While the Huskies fared better from the floor against Louisville, shooting 38 percent, including 8-of-21 from 3-point range, there still were far too many missed opportunities. There was too much one-on-one play, too many ill-advised shots that had little chance of going in. There was too little ball movement.

The Huskies had only 14 assists on their 22 field goals.

STAR POWER: Asia Durr scored 24 points, including 14 in the second quarter as Louisville took a 40-38 lead into halftime.

Meanwhile, the other All-American on the floor just couldn’t find her rhythm. Katie Lou Samuelson had a relatively quiet night, notching 16 points (5-of-13).

In the Huskies’ three games against Top-10 opponents this season, Samuelson’s averaged 14.3 points on 14-of-45 shooting.
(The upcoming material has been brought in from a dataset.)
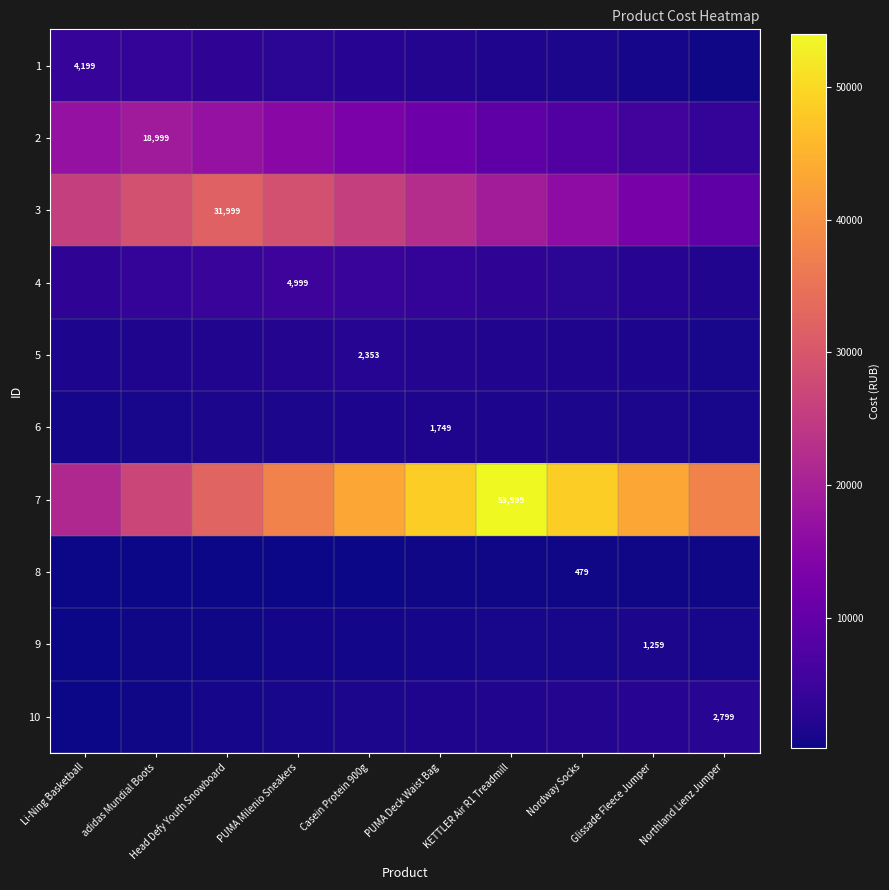

Which series has the widest spread of values?

7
WHERE’S THE BOOST?: Olivia Nelson-Ododa provided some help in the paint, recording six rebounds across 14 minutes, but for the most part, UConn’s bench authored the same old story.

They were largely unproductive, getting outscored 20-2. Guard Dana Evans accounted for 18 of those points for Louisville, magnifying one of the Huskies’ biggest weaknesses.

WHAT’S LEFT?: UConn missed a grand opportunity to bolster its resume. Here we are in February, and yet the Huskies still only have one win over a current Top-25 team (Notre Dame).

And, because the American Athletic Conference lacks any sizzle, the Huskies will have only one more marquee game before the postseason: Feb. 11 against No. 16 South Carolina in Hartford.

That’ll likely work against the Huskies’ seeding in March. ESPN bracketologist Charlie Creme tweeted that he would drop the Huskies to a No. 2 seed in his updated bracket.